▸ **EXERCISE AIM**
Set down each line of the material that follows, exactly, with no pictures.

▸ **GIVEN MATERIAL**
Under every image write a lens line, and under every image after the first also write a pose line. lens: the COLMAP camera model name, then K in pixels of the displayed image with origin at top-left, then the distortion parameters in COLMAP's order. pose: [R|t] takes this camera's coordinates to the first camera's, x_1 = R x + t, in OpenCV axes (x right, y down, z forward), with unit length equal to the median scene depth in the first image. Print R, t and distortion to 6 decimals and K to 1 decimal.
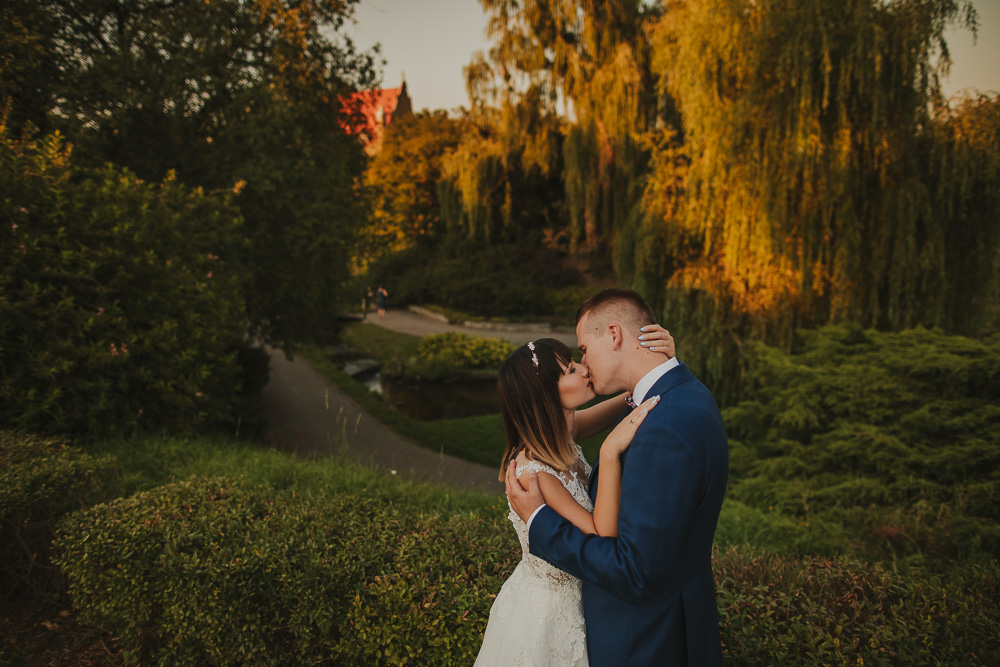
lens RADIAL K [[693.4, 0, 499.7], [0, 693.4, 314.7], [0, 0, 1]] dist [-0.039022, 0.036395]
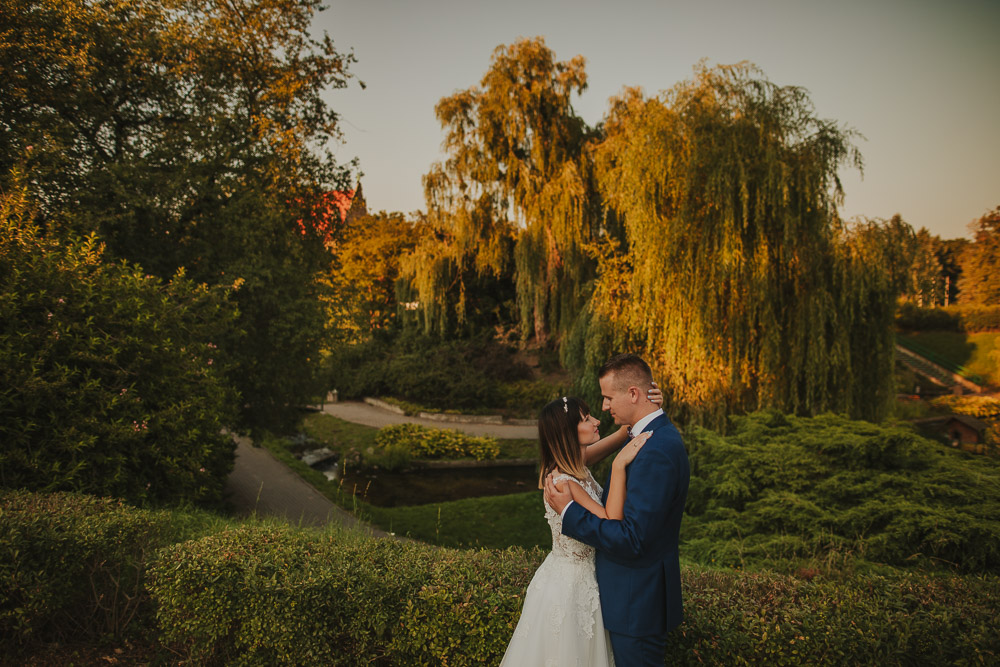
lens RADIAL K [[693.4, 0, 499.7], [0, 693.4, 314.7], [0, 0, 1]] dist [-0.039022, 0.036395]
pose [[0.996206, 0.018098, 0.085125, -0.045136], [-0.006097, 0.990249, -0.139178, 0.014451], [-0.086813, 0.138131, 0.986602, -0.109703]]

▸ **RESPONSE AREA**
Under every image write a lens line, and under every image after the first also write a pose line. lens: the COLMAP camera model name, then K in pixels of the displayed image with origin at top-left, then the distortion parameters in COLMAP's order. pose: [R|t] takes this camera's coordinates to the first camera's, x_1 = R x + t, in OpenCV axes (x right, y down, z forward), with unit length equal to the median scene depth in the first image. Print R, t and distortion to 6 decimals and K to 1 decimal.
lens RADIAL K [[693.4, 0, 499.7], [0, 693.4, 314.7], [0, 0, 1]] dist [-0.039022, 0.036395]
lens RADIAL K [[693.4, 0, 499.7], [0, 693.4, 314.7], [0, 0, 1]] dist [-0.039022, 0.036395]
pose [[0.996206, 0.018098, 0.085125, -0.045136], [-0.006097, 0.990249, -0.139178, 0.014451], [-0.086813, 0.138131, 0.986602, -0.109703]]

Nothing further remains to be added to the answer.